The ECS, eCBs, Endocannabinoid Receptors - What Does All of This Mean?

I’m glad you asked. We have only seen the tip of the iceberg when it comes to the ECS. It was discovered 30 years ago, and scientists are learning more about it each day. One thing everyone seems to agree on is there are a lot of moving parts, and the ECS can be thrown out of whack pretty easily. We live in a modern age of stress, poor diet, lack of exercise, etc. Any of these things can have a negative effect on the ECS.

Some scientists have come up with a theory called CECD (clinical endocannabinoid deficiency) which would explain some autoimmune issues which have no proven underlying causes (think irritable bowel syndrome, fibromyalgia, migraines, etc). The theory is these issues are partly caused by low eCB levels in your body, or a dysfunctioning ECS system. This would also explain why no cure has yet been found for diseases such as these.

So, CBD Helps the Endocannabinoid System.

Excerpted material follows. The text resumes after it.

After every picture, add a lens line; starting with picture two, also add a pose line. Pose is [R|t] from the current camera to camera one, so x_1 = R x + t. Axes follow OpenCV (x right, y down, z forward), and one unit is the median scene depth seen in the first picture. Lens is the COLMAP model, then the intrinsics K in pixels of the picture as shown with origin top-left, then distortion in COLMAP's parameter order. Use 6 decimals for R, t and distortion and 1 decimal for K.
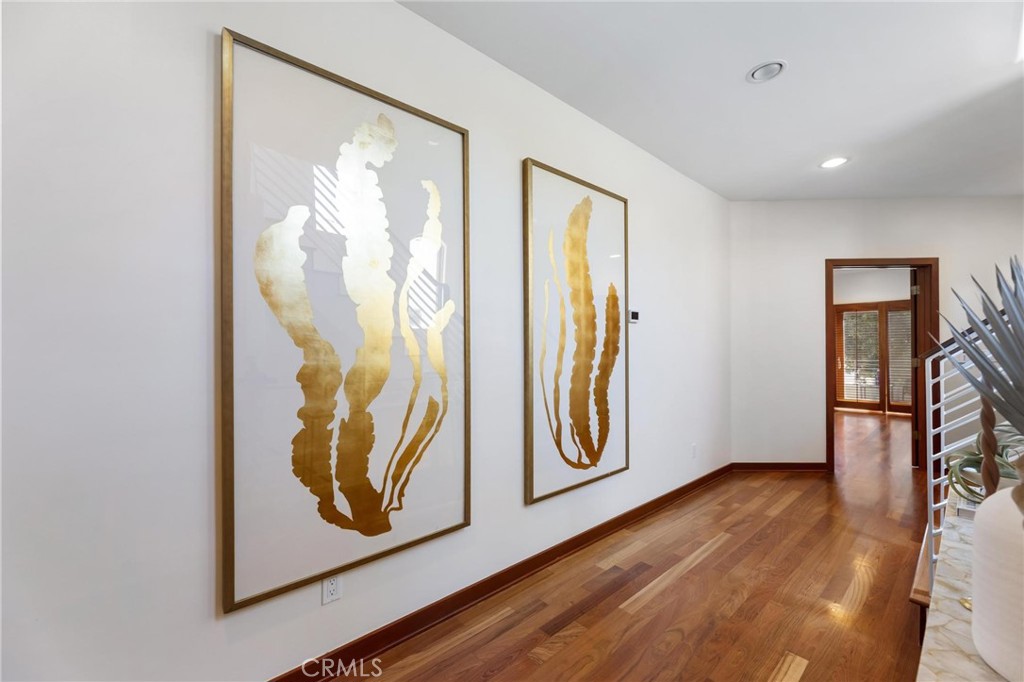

What now?

Great question. As I’ve said, more research is needed. However, many believe supplementing with CBD/hemp products to keep your ECS system running smoothly is the key to optimal health and wellness in your body.

Because the ECS is expansive and specific to each individual, self-experimentation is necessary to find what works for you. A tincture which pairs naturally occurring CBDs with a healthy lipid such as MCT oil can positively impact your ECS by rebalancing it. However, you will need to invest some time in experimentation to find what works best for you on your journey to optimal health and wellness.